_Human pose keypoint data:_
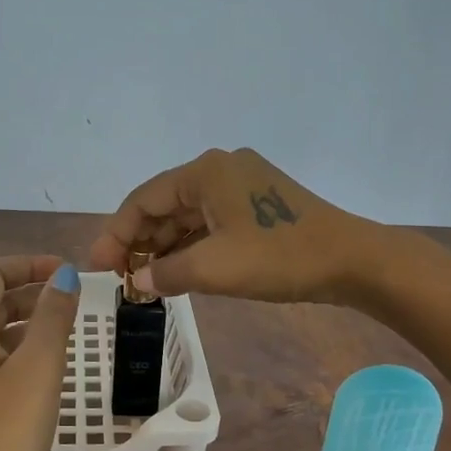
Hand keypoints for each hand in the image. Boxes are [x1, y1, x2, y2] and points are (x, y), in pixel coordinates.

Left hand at [0, 255, 79, 450]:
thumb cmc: (4, 435)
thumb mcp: (39, 369)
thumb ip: (53, 316)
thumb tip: (62, 274)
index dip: (28, 264)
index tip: (65, 272)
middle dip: (28, 294)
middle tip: (70, 302)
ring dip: (19, 324)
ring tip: (58, 336)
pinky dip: (7, 353)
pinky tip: (32, 376)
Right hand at [89, 147, 376, 304]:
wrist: (351, 260)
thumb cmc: (279, 257)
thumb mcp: (215, 268)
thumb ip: (167, 272)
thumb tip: (137, 281)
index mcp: (206, 171)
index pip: (144, 199)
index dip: (116, 233)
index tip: (98, 267)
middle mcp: (220, 169)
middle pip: (165, 204)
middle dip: (140, 240)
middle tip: (119, 276)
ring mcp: (242, 184)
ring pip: (188, 215)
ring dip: (165, 245)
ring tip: (144, 278)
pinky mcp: (257, 203)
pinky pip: (211, 221)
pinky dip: (192, 245)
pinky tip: (178, 270)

_WHAT IS REQUIRED:_ Repeat the records in full, precisely, and keep the pictures out.

_SOLUTION:_
Hand keypoints for each hand in the image. Boxes are [x1, y1, x2, y2] and points are (x, y), in pixel coordinates.

Left hand at [0, 255, 79, 450]:
thumb cmc: (4, 435)
thumb mcp: (39, 369)
thumb ip: (53, 316)
thumb tip: (62, 274)
index dip: (28, 264)
index tip: (65, 272)
middle dip: (28, 294)
middle tip: (70, 302)
ring dip: (19, 324)
ring tip: (58, 336)
pinky dip: (7, 353)
pinky tip: (32, 376)
Right hand at [89, 147, 376, 304]:
wrist: (351, 260)
thumb cmc: (279, 257)
thumb mcp: (215, 268)
thumb ip: (167, 272)
thumb tip: (137, 281)
index mcp: (206, 171)
index pip: (144, 199)
index dip: (116, 233)
index tip: (98, 267)
middle mcp: (220, 169)
middle pip: (165, 204)
middle dip: (140, 240)
middle tip: (119, 276)
ring mcp: (242, 184)
ring pip: (188, 215)
ring dip: (165, 245)
ring tip: (144, 278)
pinky mcp: (257, 203)
pinky pip: (211, 221)
pinky dip: (192, 245)
pinky tip: (178, 270)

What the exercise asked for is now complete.